There’s a bit of NIMBY punishing people who made bad transport choices. I chose not to be one of them.

I went without a car until my very late thirties. Then I got married, had a kid, moved to a suburb and the city I’m in can’t unfuck its public transportation to save its life and thus I was forced into buying a car.

I live in Ottawa, Canada and the polite term of our public transit (OC Transpo) is NO C Transpo or OCCasional Transpo. Seriously, they bought a train that doesn’t work in ice/snow and also doesn’t work in summer heat. They don’t have enough resources to perform proper maintenance on the buses. And final cherry on top is that they went with the decision to buy zero-emission buses (a good idea I’m supportive of) but had no plan to transition between the gasoline powered ones which are now at end of life while their replacements are still years away from becoming operational.

The only other organization I’ve seen fuck up major projects this bad is our Department of National Defense.

Last time I looked at using public transport to get to work it would take about 3.5 hours. Takes 30 minutes to drive. Housing is too expensive near there for me to move.

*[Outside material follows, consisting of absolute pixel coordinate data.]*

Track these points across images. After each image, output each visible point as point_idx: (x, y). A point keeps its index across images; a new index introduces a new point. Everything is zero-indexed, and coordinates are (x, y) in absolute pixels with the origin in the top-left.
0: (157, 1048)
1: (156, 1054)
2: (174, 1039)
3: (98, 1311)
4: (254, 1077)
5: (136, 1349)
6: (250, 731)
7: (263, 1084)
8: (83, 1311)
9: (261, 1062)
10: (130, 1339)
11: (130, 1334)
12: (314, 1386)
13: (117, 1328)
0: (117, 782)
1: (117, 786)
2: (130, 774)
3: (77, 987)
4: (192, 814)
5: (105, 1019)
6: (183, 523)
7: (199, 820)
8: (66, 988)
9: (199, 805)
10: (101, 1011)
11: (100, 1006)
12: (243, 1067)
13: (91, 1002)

Hopefully they got action items out of it - what do they need to work on.

Personally I loved the freedom of not having to deal with a car on a daily basis, but there was too much I couldn’t do.

One of the shortcomings that seems to surprise people is a lack of long term car storage. There will be an extended transition where many people can not give up their cars or think they cannot. Why not help with that? At one point I was driving my car mostly to move it for street cleaning because there was no permanent place to store it.

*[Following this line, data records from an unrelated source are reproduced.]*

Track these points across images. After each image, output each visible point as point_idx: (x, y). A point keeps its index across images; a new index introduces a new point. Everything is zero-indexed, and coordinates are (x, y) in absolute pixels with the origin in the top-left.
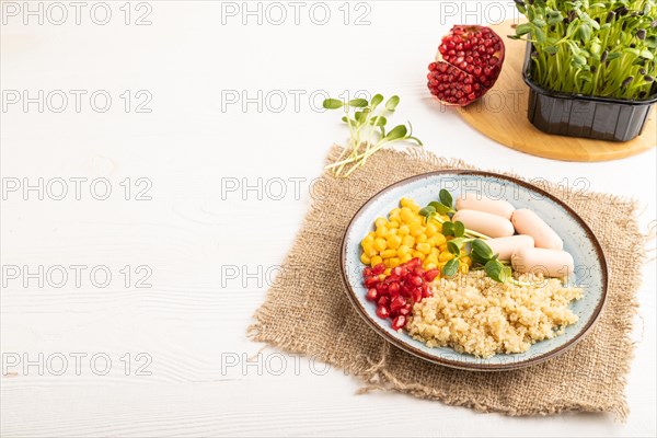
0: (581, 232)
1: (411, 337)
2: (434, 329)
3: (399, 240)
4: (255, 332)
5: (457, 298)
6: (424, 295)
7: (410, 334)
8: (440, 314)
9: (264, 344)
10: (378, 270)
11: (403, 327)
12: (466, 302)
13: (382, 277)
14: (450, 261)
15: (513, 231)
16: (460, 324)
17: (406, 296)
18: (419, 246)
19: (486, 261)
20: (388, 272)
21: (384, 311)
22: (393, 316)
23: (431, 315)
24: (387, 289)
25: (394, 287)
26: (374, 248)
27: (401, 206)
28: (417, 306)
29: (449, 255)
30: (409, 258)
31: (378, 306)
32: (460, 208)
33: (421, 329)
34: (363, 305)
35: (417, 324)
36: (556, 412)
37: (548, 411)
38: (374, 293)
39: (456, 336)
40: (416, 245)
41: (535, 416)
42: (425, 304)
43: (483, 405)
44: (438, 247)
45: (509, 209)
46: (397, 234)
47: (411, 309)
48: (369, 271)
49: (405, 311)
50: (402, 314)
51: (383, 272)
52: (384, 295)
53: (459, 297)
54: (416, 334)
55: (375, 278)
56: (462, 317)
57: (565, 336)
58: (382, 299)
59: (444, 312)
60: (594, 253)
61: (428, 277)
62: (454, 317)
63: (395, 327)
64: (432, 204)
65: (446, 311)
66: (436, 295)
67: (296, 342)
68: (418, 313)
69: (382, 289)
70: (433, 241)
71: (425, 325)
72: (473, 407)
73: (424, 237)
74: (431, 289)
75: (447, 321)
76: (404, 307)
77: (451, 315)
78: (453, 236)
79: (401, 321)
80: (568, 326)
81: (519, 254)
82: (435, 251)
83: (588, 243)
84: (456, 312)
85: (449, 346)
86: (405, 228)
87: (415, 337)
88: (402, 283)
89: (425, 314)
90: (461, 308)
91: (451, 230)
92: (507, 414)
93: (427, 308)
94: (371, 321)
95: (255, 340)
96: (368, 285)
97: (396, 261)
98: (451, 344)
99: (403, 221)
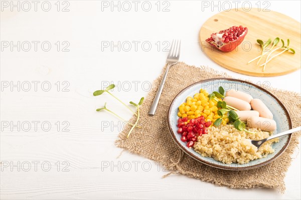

You’ll get more people willing to try car-free if you give them a slightly inconvenient place to store their car, until they realize how little they need to use it

They do that in my town. Finding parking and garages and everything is not even an issue. I feel like you’re more in a much more Cityfied area than I live in. Well I do live in a major match politen area I was making the comment the other day that the majority of the city I live in is more valley and suburbs than actual city. However at all of the train stops throughout the valley there is free parking. And you could even leave your car there for a few days if you wanted to. And at any of the major bus hub areas there’s also large lots and free parking. They even provide random park and ride lots throughout the outer suburb areas so you are encouraged to carpool.

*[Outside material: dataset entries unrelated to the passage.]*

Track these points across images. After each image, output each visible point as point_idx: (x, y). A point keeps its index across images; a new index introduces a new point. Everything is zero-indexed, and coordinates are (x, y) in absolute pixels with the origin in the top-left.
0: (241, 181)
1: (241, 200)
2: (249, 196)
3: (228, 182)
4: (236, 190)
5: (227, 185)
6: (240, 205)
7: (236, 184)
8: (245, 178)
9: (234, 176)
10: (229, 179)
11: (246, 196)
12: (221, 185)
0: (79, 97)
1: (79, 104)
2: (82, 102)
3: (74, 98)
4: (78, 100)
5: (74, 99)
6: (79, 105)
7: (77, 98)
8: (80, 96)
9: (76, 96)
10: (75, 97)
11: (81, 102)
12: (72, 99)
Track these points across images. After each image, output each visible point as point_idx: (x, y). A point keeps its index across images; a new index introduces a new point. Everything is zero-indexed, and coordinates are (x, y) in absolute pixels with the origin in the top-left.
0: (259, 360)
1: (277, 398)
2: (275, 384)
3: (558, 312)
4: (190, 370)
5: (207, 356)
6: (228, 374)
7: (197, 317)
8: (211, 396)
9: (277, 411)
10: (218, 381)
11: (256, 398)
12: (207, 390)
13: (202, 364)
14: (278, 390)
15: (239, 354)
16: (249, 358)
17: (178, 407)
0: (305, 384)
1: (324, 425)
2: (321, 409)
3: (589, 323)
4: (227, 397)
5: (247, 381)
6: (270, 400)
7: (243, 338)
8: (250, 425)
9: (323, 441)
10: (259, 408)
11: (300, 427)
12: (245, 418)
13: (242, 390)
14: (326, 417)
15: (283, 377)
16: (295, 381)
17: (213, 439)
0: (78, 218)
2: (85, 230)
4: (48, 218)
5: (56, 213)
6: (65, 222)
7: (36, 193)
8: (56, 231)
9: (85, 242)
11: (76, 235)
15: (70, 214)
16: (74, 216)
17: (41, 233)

I mean, if you search around you can probably find someone willing to rent out driveway or garage space for cheap. Or else if you head to the outskirts of your city or near the industrial areas, you’ll find car/rv storage lots - usually near or part of storage units. So the solution already exists.

I think it’ll be a hard sell to get people to, say, approve government subsidies for parking garages to make it cheaper for people to store cars that they arent even using. Especially if street parking is already free

A researcher asked people who live in car dependent areas to go without theirs for 20 days, none of them were able to overcome the poor infrastructure.

Fixed Headline for them.

I couldn’t do it where I live without just taking 20 days off work. I’ve got a grocery store a couple of blocks away so food wouldn’t really be an issue. The problem is that I work about 5 miles from my house down a road that doesn’t have sidewalks most of the way and you’d have to be crazy to ride a bike in a lane. There is no public transportation anywhere between my house and work.
I went without a car for 8 almost 9 years. Bus, train, biking. Etc. everywhere. It’s honestly such a limited existence compared to having a car. When I can just jump in and go anywhere I want. I regularly go on long road trips I go visit multiple states. In the first year I had a car I visited probably eight different states. Where is in the previous 8 years the farthest trip I had taken was bumming a ride up into the mountains to do a camping trip and waiting in the rain for my friend to show back up to pick me back up. As much as I love my bike and as much as I love walking and I honestly don’t even mind the bus system having a car is something I’ll never go without again.